Exercise A: In the forum thread about time away from a partner, change "hotel" to "guesthouse" and give everything from "I'm a teacher" down to "if we want." with that change.
Exercise B: Take the forum thread about time away from a partner further, starting from where it stops.

Extracted text:
=== Section Start ===
I just like my own space malteserzz - doesn't make me love him any less! I'm very independent whereas he's quite needy and sometimes it's nice to be able to just do exactly as you please

StuntGirl Wed 17-Apr-13 22:22:33

Well I think it would benefit everyone if some daddy/daughter time was introduced. And although it's nice to be considerate and not eat strong flavoured/smelling foods if your partner isn't, it really wouldn't be the end of the world if occasionally you did. I'm sure he wouldn't mind!

I'm not surprised he'd feel upset, he seems rather peripheral from some of what you've said?

WipsGlitter Wed 17-Apr-13 22:25:11

OMG. You have sex everyday!?!!!

Sopster Wed 17-Apr-13 22:27:14

Wipsglitter...my thoughts exactly!!!!

Gorjuss Wed 17-Apr-13 22:34:38

I love it when dh works away and I think he enjoys a bit of peace too. I go away with kids and friends whilst he goes away fishing. So no yanbu. There is nothing wrong with a bit of your own space.

2kidsintow Wed 17-Apr-13 22:41:14

I've taken my DDs away for short breaks without DH. Usually close enough that he can come if he wants, but also last year down to London.

I'm a teacher and he doesn't have as many holidays. The main reason, though, it that he is quite certain about some things that he doesn't want to do -like stay in a hotel in London - but doesn't stop me and the DDs from going if we want.

We've just paid for a seasonal pitch to stick our caravan on the coast so I can whisk the kids away for short breaks in the summer hols as well as the odd weekend. He'll be along for the weekends, but will probably not come apart from the odd drop-in during any trips we go to in the Summer. And I am already planning to take them away again to London as they enjoyed it so much (and so did I).

It doesn't mean that we don't love each other. Or respect each other. And it doesn't mean that he is peripheral. And it goes both ways too. He took DD1 camping last weekend. I'd rather poke myself in the eye with a blunt stick than camp under canvas in April, but they enjoy themselves. So I have girly time with DD2.

My Mum did the same with us in our caravan when we were kids too, as she was a sahm and found the summer in the caravan easier than the summer at home. Both in entertaining us and in having less housework! Dad would come after work some nights, but not all.
=== Section End ===
Data to examine:
=== Section Start ===
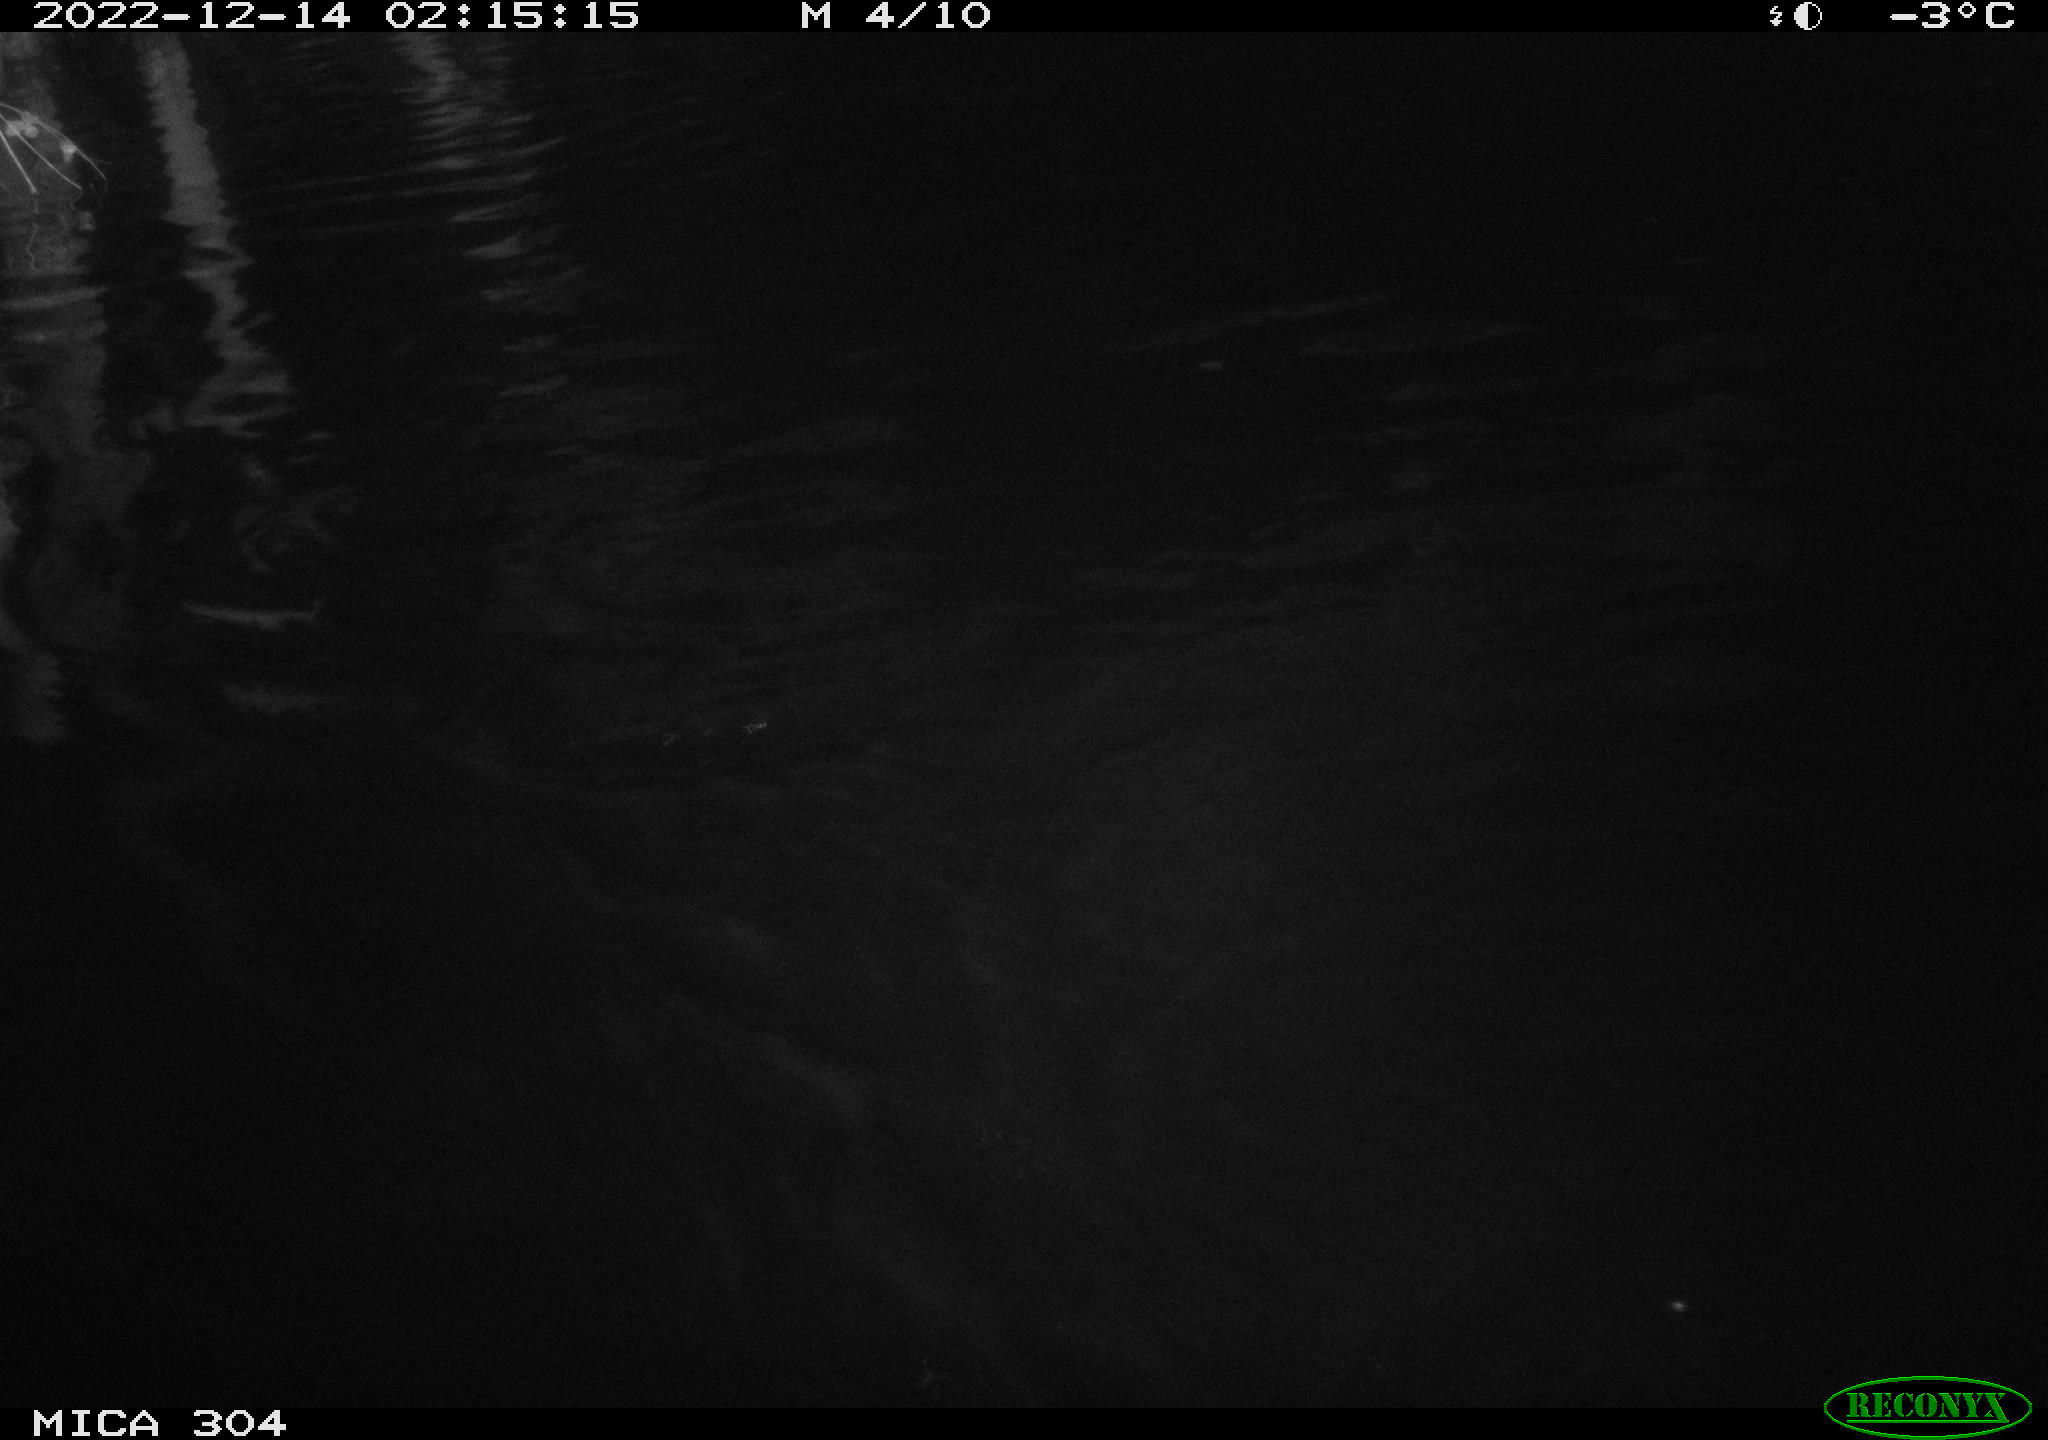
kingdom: Animalia
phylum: Chordata
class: Mammalia
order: Rodentia
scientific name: Rodentia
=== Section End ===
Written answer A:
I'm a teacher and he doesn't have as many holidays. The main reason, though, it that he is quite certain about some things that he doesn't want to do -like stay in a guesthouse in London - but doesn't stop me and the DDs from going if we want.

Written answer B:
princessj29 Wed 17-Apr-13 22:54:17

Yes everyday, I do miss that about him ;-) I like time apart but he doesn't, he wants to wait and all go abroad next year. But even if I don't take them abroad it seems silly that we have to stay home/local when he doesn't finish work til at least 7 anyway

Christelle2207 Wed 17-Apr-13 22:57:40

When I was little my dad took me on holiday quite a bit. Mum was not a traveller but I know she enjoyed the peace and quiet. Neither dad or I felt guilty.

MegBusset Wed 17-Apr-13 23:00:03

I take the DC to my mum's for a few days every summer without DH. I really enjoy it - especially as it doesn't cost anything and I get tea cooked for me and generally looked after smile We do go on a family holiday too. Don't mention to DH there are married couples who have sex every day

wonderingagain Wed 17-Apr-13 23:04:20

Most of my friends have time away without DP. Usually its with someone else with DCs. What do you mean when ypu say he is 'needy'?

malteserzz Wed 17-Apr-13 23:05:09

I do get going away by yourself but it's the not being able to eat whatever you like or relax about shaving your legs which I don't ! Do you feel you have to wear make up etc all the time too ?

SkaterGrrrrl Wed 17-Apr-13 23:08:48

It is perfectly possible to have sex with hairy legs. Hairy armpits too.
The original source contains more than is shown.